Potsdam - Die Opposition im Landtag attestiert ihm Amtsmüdigkeit und Führungsschwäche: Prompt nutzte Brandenburgs Regierungschef Matthias Platzeck (SPD) am Freitag eine Bilanzpressekonferenz anlässlich des einjährigen Bestehens von Rot-Rot, um kampfeslustig mit dem früheren CDU-Koalitionspartner abzurechnen: Die Union, die seit dem Weggang von Jörg Schönbohm, Ulrich Junghanns und Johanna Wanka eine „verheerende Entwicklung“ genommen habe, befinde sich im „Absturz in völlige Orientierungslosigkeit“. Unter Verweis auf Umfragen, nach denen SPD und Linke trotz der Immobilienaffären nicht verloren haben, während die Union als drittstärkste Kraft stagniert, sagte Platzeck: „Die CDU findet keinen Zugang zur Bevölkerung, weder emotional, noch verstandesmäßig.“ Vizeregierungschef Helmuth Markov (Linke) schlug in die gleiche Kerbe: Symptomatisch sei die „hilflos-niedliche“ Forderung von CDU-Fraktionschefin Saskia Ludwig nach einer Ablösung Platzecks durch SPD-Bundestagsfraktionschef Steinmeier.

Auf die Immobilienaffäre, den Rücktritt von Innenminister Rainer Speer (SPD) und den Untersuchungsausschuss des Landtages ging Platzeck dagegen nur kurz ein, auf Nachfrage. Er bedauerte den Rücktritt Speers, ohne sich zu dessen Rolle zu äußern. Zum jüngsten Bericht des Landesrechnungshofs, nach dem entgegen seiner früheren Aussagen dem Land durch den Verkauf der Krampnitzer Kaserne doch Schaden entstanden ist, sagte der Regierungschef: „Die Kritik des Rechnungshofes nehmen wir, nehme ich sehr ernst.“ Eine abschließende Bewertung werde der Untersuchungsausschuss vornehmen.
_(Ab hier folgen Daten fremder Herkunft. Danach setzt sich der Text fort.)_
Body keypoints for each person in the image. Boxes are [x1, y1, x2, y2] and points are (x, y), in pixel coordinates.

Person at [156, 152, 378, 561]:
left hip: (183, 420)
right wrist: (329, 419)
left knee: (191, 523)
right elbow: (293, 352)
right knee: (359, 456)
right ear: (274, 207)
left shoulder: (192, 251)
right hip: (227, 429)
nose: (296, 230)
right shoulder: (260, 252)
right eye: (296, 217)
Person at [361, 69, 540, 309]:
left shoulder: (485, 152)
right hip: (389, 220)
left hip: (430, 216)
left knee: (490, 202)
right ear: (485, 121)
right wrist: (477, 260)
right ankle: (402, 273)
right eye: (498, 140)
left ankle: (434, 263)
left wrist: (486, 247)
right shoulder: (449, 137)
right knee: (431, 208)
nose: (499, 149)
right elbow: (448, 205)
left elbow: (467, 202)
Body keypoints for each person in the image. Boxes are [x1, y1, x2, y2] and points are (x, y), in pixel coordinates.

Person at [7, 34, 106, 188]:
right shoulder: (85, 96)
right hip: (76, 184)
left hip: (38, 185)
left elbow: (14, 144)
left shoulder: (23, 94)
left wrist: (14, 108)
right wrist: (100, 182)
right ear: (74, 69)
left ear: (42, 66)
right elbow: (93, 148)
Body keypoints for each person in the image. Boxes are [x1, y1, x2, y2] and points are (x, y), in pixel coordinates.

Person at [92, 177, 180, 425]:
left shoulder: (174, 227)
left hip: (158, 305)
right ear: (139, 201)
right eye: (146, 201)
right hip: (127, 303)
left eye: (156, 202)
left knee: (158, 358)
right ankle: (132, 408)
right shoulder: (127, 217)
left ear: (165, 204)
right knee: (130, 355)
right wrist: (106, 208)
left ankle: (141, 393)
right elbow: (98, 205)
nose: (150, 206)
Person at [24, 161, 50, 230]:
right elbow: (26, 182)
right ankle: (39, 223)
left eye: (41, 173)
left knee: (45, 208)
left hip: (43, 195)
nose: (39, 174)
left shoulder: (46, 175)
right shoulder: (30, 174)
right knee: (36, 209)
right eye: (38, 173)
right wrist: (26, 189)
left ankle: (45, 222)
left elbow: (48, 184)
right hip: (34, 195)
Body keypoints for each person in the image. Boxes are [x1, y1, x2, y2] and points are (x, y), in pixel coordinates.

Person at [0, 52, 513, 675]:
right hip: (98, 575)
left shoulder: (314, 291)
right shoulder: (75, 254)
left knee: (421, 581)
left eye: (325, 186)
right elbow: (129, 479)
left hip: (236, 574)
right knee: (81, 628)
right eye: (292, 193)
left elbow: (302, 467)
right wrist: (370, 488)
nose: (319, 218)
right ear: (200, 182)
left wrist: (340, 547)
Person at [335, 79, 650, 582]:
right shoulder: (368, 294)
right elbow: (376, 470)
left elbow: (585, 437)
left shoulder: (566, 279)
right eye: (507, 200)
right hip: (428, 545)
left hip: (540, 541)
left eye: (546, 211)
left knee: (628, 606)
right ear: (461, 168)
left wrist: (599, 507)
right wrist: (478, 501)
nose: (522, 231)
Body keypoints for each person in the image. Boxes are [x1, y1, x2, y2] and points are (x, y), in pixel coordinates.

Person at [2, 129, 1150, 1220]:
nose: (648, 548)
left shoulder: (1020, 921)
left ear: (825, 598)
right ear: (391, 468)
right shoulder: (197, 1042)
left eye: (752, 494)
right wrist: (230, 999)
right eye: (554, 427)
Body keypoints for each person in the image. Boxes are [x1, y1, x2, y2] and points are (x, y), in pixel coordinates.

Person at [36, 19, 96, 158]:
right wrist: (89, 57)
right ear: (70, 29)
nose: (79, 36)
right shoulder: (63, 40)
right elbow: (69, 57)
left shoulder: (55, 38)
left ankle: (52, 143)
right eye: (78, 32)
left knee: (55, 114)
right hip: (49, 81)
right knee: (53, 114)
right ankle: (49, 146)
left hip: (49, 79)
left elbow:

Das Gremium, der zwölfte Untersuchungsausschuss in der Geschichte Brandenburgs, konstituierte sich am Freitag. Er wird nicht nur den Verkauf der Krampnitzer Kaserne und der Brandenburgischen Bodengesellschaft (BBG) unter die Lupe nehmen, sondern alle Immobilienverkäufe, die die BBG im Auftrag des Landes seitdem tätigte. Außerdem soll untersucht werden, ob Vereine mit SPD-Ministern als Präsidenten von der Regierung bevorzugt werden. Der inzwischen zurückgetretene Ex-Finanz- und Innenminister Speer etwa ist seit Jahren Präsident des Fußballdrittligisten Babelsberg 03 und des Olympischen Sportklubs Potsdam (OSC).

In diesem Zusammenhang wies Platzeck Kritik von Opposition und „Bild“-Zeitung zurück, dass er den OSC – vermittelt von Speer – 2007 mit seiner Teilnahme an einem „Spendenessen“ bei der Suche nach Geldgebern half. „Das ist das normalste der Welt.“ Er beteilige sich regelmäßig an Veranstaltungen zur Spendensammlung für zahlreiche sportliche, soziale, kulturelle Brandenburger Vereine und Stiftungen, „das gehört zum Amt eines Ministerpräsidenten“. Er werde diese Praxis fortsetzen. Platzeck warnte davor, durch Skandalisierungen solche „nötigen Netzwerke zu verunsichern und zu zerstören“. In der Opposition sorgte sein Auftritt für Verwunderung: „Die Koalition steht mit dem Rücken zur Wand und sieht den Ausweg nun offenbar im Attackieren der Opposition“, sagte Grünen-Fraktionschef Axel Vogel. CDU-Chefin Ludwig sagte, Rot-Rot – das seien „Skandale, Filz und Mehltau, die das Land lähmen“.